Booz Allen, NGA probe intel leak

Defense and intelligence contractor Booz Allen Hamilton and the National Geospatial-Intelligence Agency are investigating how a trove of sensitive program data was apparently uploaded to a public Amazon cloud server.

Shutterstock image (by wk1003mike): cloud system fracture.
 

Edward Snowden, Hal Martin and now another Booz Allen Hamilton employee could be involved in the leak of sensitive intelligence data -- though in the latest case, it appears it could be accidental.

As Gizmodo first reported, on May 24 Chris Vickery, a cyber risk analyst at UpGuard, discovered a trove of sensitive U.S. government data in an unsecured Amazon Web Services S3 bucket. He determined the data related to the National Geospatial-Intelligence Agency and appeared to have been uploaded by someone at BAH.

"Information that would ordinarily require a Top Secret-level security clearance from the DOD was accessible to anyone looking in the right place," UpGuard colleague Dan O'Sullivan wrote in a blog post. "No hacking was required to gain credentials needed for potentially accessing materials of a high classification level."

O'Sullivan stated that Vickery reported the find to BAH, and when the firm did not respond, he alerted the NGA, which promptly locked down the data.

"NGA confirmed an incident had occurred and that it did not involve access to classified information," the NGA said in a statement.

"NGA takes the potential disclosure of sensitive but unclassified information seriously and immediately revoked the affected credentials. The DevOps (.io) environment is separate from our production and not directly connected to classified networks in order to provide a level of standoff from operations."

NGA added that it will evaluate the situation before determining any course of action.

"It's important to note that a misconfiguration, properly reported and addressed, does not disqualify industry partners from doing business with NGA, though we reserve the right to address any violations or patterns of non-compliance appropriately," the statement continued.

BAH released a statement saying that it "promptly began an investigation into the accessibility of certain security keys in a cloud environment. We secured those keys, and are continuing with a detailed forensic investigation.
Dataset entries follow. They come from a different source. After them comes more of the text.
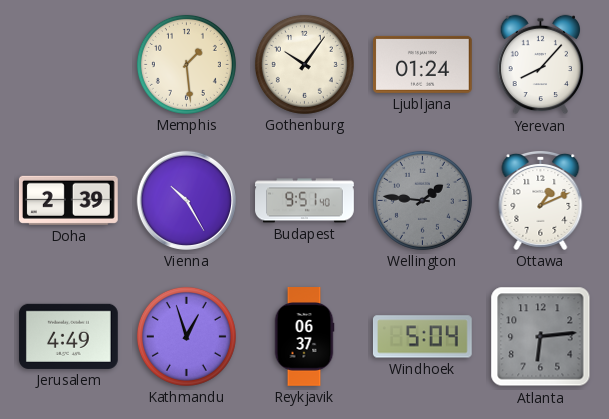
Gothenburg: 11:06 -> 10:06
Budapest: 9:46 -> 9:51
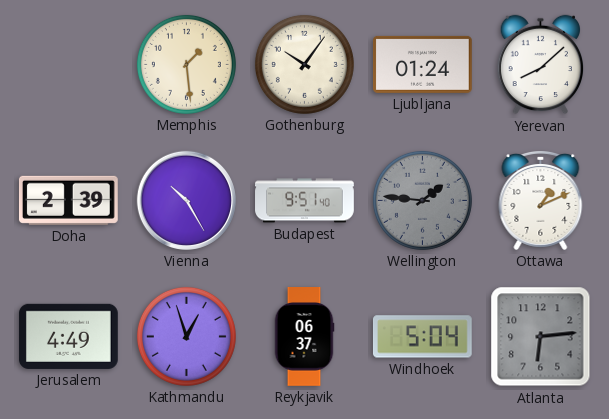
Yerevan: 8:07 -> 8:08
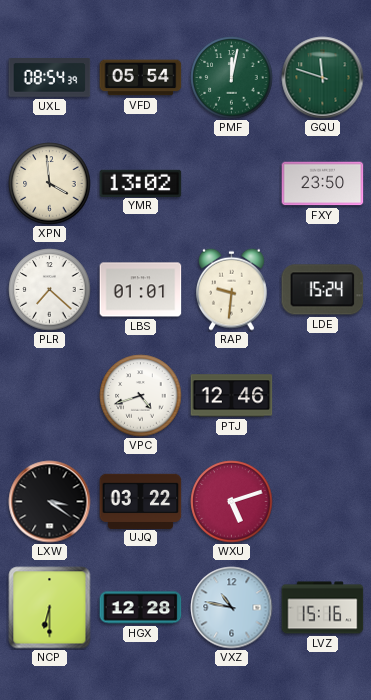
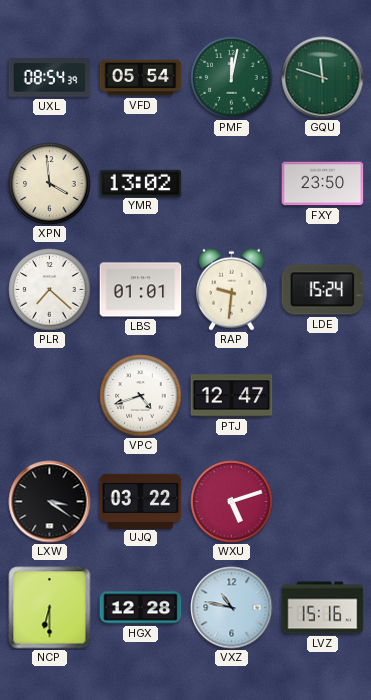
PTJ: 12:46 -> 12:47
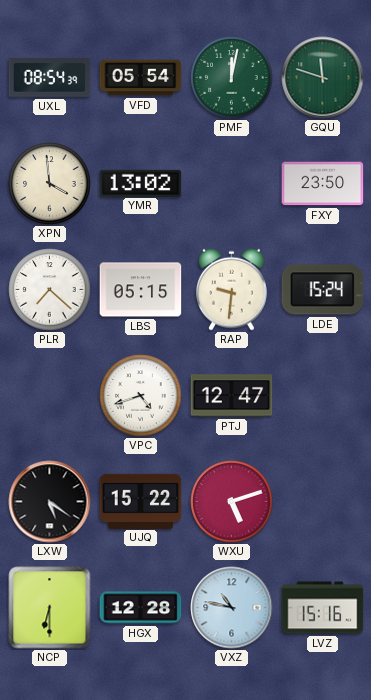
LBS: 01:01 -> 05:15
LXW: 3:21 -> 5:21
UJQ: 03:22 -> 15:22
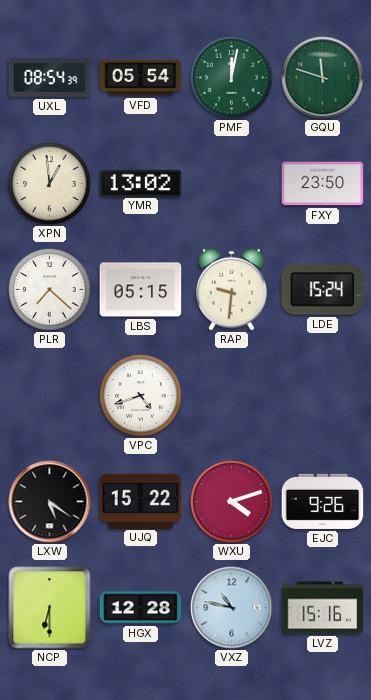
XPN: 3:59 -> 12:59
PTJ: 12:47 -> none
WXU: 5:12 -> 4:12
EJC: none -> 9:26
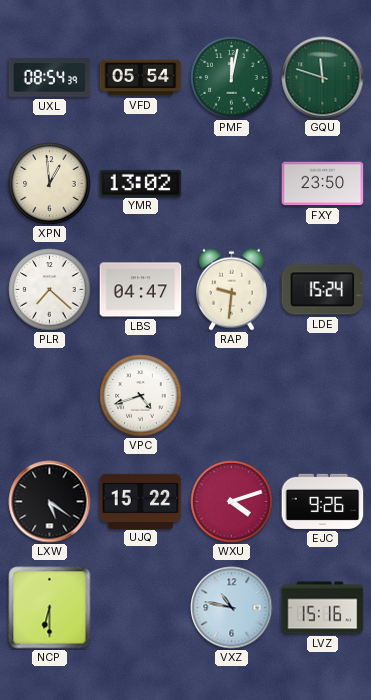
LBS: 05:15 -> 04:47
HGX: 12:28 -> none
As of now, we have found no evidence that any classified information has been compromised as a result of this matter."

The government has requested that UpGuard preserve the data it downloaded during the discovery, O'Sullivan wrote.

This situation is reminiscent of another case earlier this year when a security researcher at MacKeeper discovered an unsecured Air Force hard drive during a routine audit of publicly connected devices.

That drive contained backup data that included names and Social Security numbers of hundreds of service members and high ranking officers, as well as other sensitive documents, including a file with "Defense Information Systems instructions for encryption key recovery."  

MacKeeper researcher Bob Diachenko told FCW at the time that the device was "part of DOD/USAF network infrastructure, but apparently by some configuration mistake it was put outside the firewall and became visible."

Note: This article was updated on May 31 to clarify that the newly disclosed leak involved sensitive but not classified data. Additionally, the spelling of Dan O'Sullivan's name was corrected.